### [Instructions for the task]
Can you reproduce the text of every row below word for word, leaving out the pictures?

*** Data for review ***

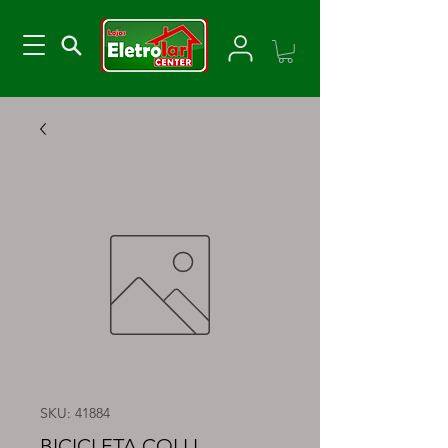
SKU: 41884
BICICLETA COLLI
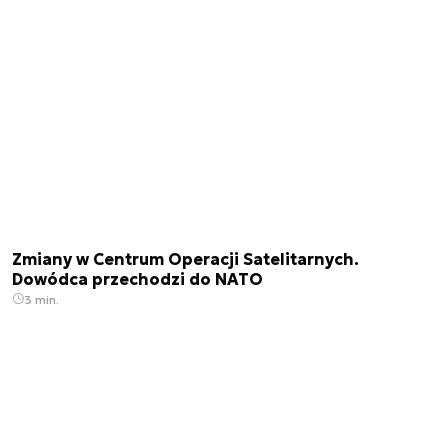
Zmiany w Centrum Operacji Satelitarnych.
Dowódca przechodzi do NATO
3 min.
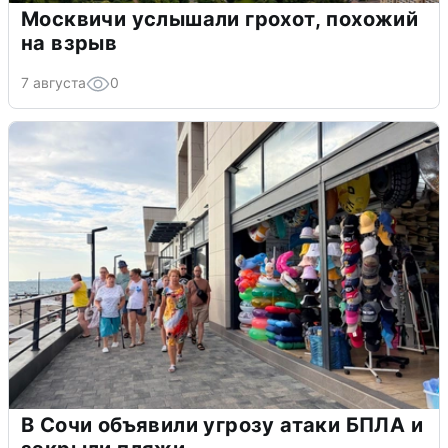
Москвичи услышали грохот, похожий
на взрыв
7 августа
0
В Сочи объявили угрозу атаки БПЛА и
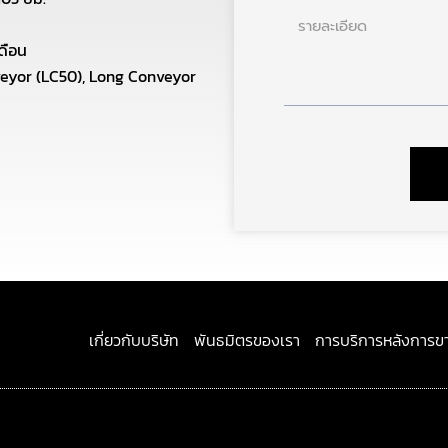
ราย
ละเอียด
ดือน
veyor (LC50), Long Conveyor
เกี่ยวกับบริษัท
พันธมิตรของเรา
การบริการหลังการข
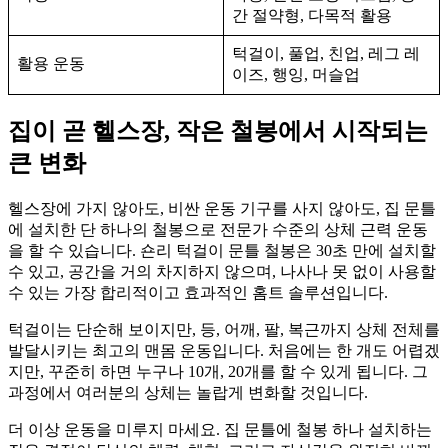
간 절약형, 다목적 활용
턱걸이, 풀업, 친업, 레그 레
활용 운동
이즈, 행잉, 머슬업
집이 곧 헬스장, 작은 철봉에서 시작되는
큰 변화
헬스장에 가지 않아도, 비싼 운동 기구를 사지 않아도, 집 문틀
에 설치한 단 하나의 철봉으로 전문가 수준의 상체 근력 운동
을 할 수 있습니다. 숀리 턱걸이 문틀 철봉은 30초 만에 설치할
수 있고, 공간을 거의 차지하지 않으며, 나사나 못 없이 사용할
수 있는 가장 합리적이고 효과적인 홈트 솔루션입니다.
턱걸이는 단순해 보이지만, 등, 어깨, 팔, 복근까지 상체 전체를
발달시키는 최고의 맨몸 운동입니다. 처음에는 한 개도 어렵겠
지만, 꾸준히 하면 누구나 10개, 20개를 할 수 있게 됩니다. 그
과정에서 여러분의 상체는 놀랍게 변화할 것입니다.
더 이상 운동을 미루지 마세요. 집 문틀에 철봉 하나 설치하는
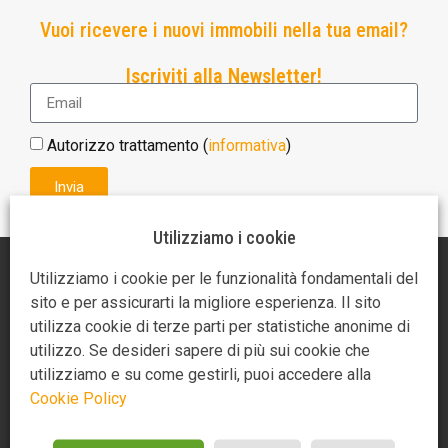
Vuoi ricevere i nuovi immobili nella tua email?
Iscriviti alla Newsletter!
Autorizzo trattamento (
informativa
)
Invia
Utilizziamo i cookie
AGENZIA AR CASA
Utilizziamo i cookie per le funzionalità fondamentali del
sito e per assicurarti la migliore esperienza. Il sito
Piazza Giotto 3
utilizza cookie di terze parti per statistiche anonime di
52100 Arezzo
utilizzo. Se desideri sapere di più sui cookie che
utilizziamo e su come gestirli, puoi accedere alla
0575370721
Cookie Policy
3275349859
3488714685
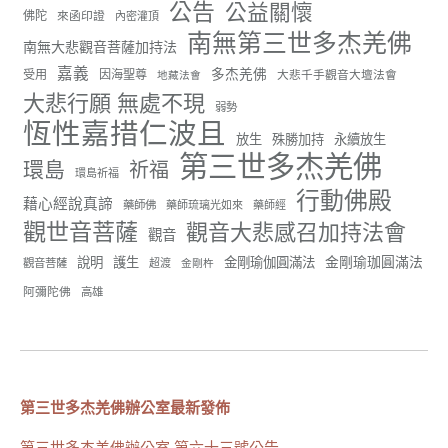
56
26 則留言
公告
公益關懷
佛陀
來函印證
內密灌頂
南無第三世多杰羌佛
分享
南無大悲觀音菩薩加持法
嘉義
多杰羌佛
受用
因海聖尊
大悲千手觀音大壇法會
地藏法會
大悲行願 無處不現
弱勢
世界佛教正心會
恆性嘉措仁波且
June 22, 2026, 10:11 AM
放生
殊勝加持
永續放生
第三世多杰羌佛
[世界佛教正心會 新聞報導]
環島
祈福
環島祈福
正心會行善列車開向花蓮基隆， 關心榮民、榮眷及遺
行動佛殿
孤！
藉心經說真諦
藥師佛
藥師琉璃光如來
藥師經
觀世音菩薩
觀音大悲感召加持法會
#正心會
觀音
#新北記者職業工會
金剛瑜珈圓滿法
說明
護生
金剛瑜伽圓滿法
觀音菩薩
超渡
金剛杵
#基隆榮服處
#花蓮榮家
阿彌陀佛
高雄
第三世多杰羌佛辦公室最新發佈
91
42 則留言
分享
第三世多杰羌佛辦公室 第六十三號公告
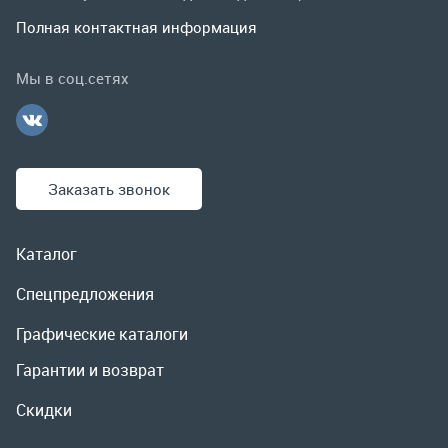
Заказать звонок
Каталог
Спецпредложения
Графические каталоги
Гарантии и возврат
Скидки
О компании
Контакты
Реквизиты
Доставка и оплата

*** End of Data for review ***

### [Answer box]
SKU: 41884
BICICLETA COLLI
Zmiany w Centrum Operacji Satelitarnych.
Dowódca przechodzi do NATO
3 min.
Москвичи услышали грохот, похожий
на взрыв
7 августа
0
В Сочи объявили угрозу атаки БПЛА и
ราย
ละเอียด
ดือน
veyor (LC50), Long Conveyor
เกี่ยวกับบริษัท
พันธมิตรของเรา
การบริการหลังการข
간 절약형, 다목적 활용
턱걸이, 풀업, 친업, 레그 레
활용 운동
이즈, 행잉, 머슬업
집이 곧 헬스장, 작은 철봉에서 시작되는
큰 변화
헬스장에 가지 않아도, 비싼 운동 기구를 사지 않아도, 집 문틀
에 설치한 단 하나의 철봉으로 전문가 수준의 상체 근력 운동
을 할 수 있습니다. 숀리 턱걸이 문틀 철봉은 30초 만에 설치할
수 있고, 공간을 거의 차지하지 않으며, 나사나 못 없이 사용할
수 있는 가장 합리적이고 효과적인 홈트 솔루션입니다.
턱걸이는 단순해 보이지만, 등, 어깨, 팔, 복근까지 상체 전체를
발달시키는 최고의 맨몸 운동입니다. 처음에는 한 개도 어렵겠
지만, 꾸준히 하면 누구나 10개, 20개를 할 수 있게 됩니다. 그
과정에서 여러분의 상체는 놀랍게 변화할 것입니다.
더 이상 운동을 미루지 마세요. 집 문틀에 철봉 하나 설치하는
Vuoi ricevere i nuovi immobili nella tua email?
Iscriviti alla Newsletter!
Autorizzo trattamento (
informativa
)
Invia
Utilizziamo i cookie
AGENZIA AR CASA
Utilizziamo i cookie per le funzionalità fondamentali del
sito e per assicurarti la migliore esperienza. Il sito
Piazza Giotto 3
utilizza cookie di terze parti per statistiche anonime di
52100 Arezzo
utilizzo. Se desideri sapere di più sui cookie che
utilizziamo e su come gestirli, puoi accedere alla
0575370721
Cookie Policy
3275349859
3488714685
56
26 則留言
公告
公益關懷
佛陀
來函印證
內密灌頂
南無第三世多杰羌佛
分享
南無大悲觀音菩薩加持法
嘉義
多杰羌佛
受用
因海聖尊
大悲千手觀音大壇法會
地藏法會
大悲行願 無處不現
弱勢
世界佛教正心會
恆性嘉措仁波且
June 22, 2026, 10:11 AM
放生
殊勝加持
永續放生
第三世多杰羌佛
[世界佛教正心會 新聞報導]
環島
祈福
環島祈福
正心會行善列車開向花蓮基隆， 關心榮民、榮眷及遺
行動佛殿
孤！
藉心經說真諦
藥師佛
藥師琉璃光如來
藥師經
觀世音菩薩
觀音大悲感召加持法會
#正心會
觀音
#新北記者職業工會
金剛瑜珈圓滿法
說明
護生
金剛瑜伽圓滿法
觀音菩薩
超渡
金剛杵
#基隆榮服處
#花蓮榮家
阿彌陀佛
高雄
第三世多杰羌佛辦公室最新發佈
91
42 則留言
分享
第三世多杰羌佛辦公室 第六十三號公告
Заказать звонок
Каталог
Спецпредложения
Графические каталоги
Гарантии и возврат
Скидки
О компании
Контакты
Реквизиты
Доставка и оплата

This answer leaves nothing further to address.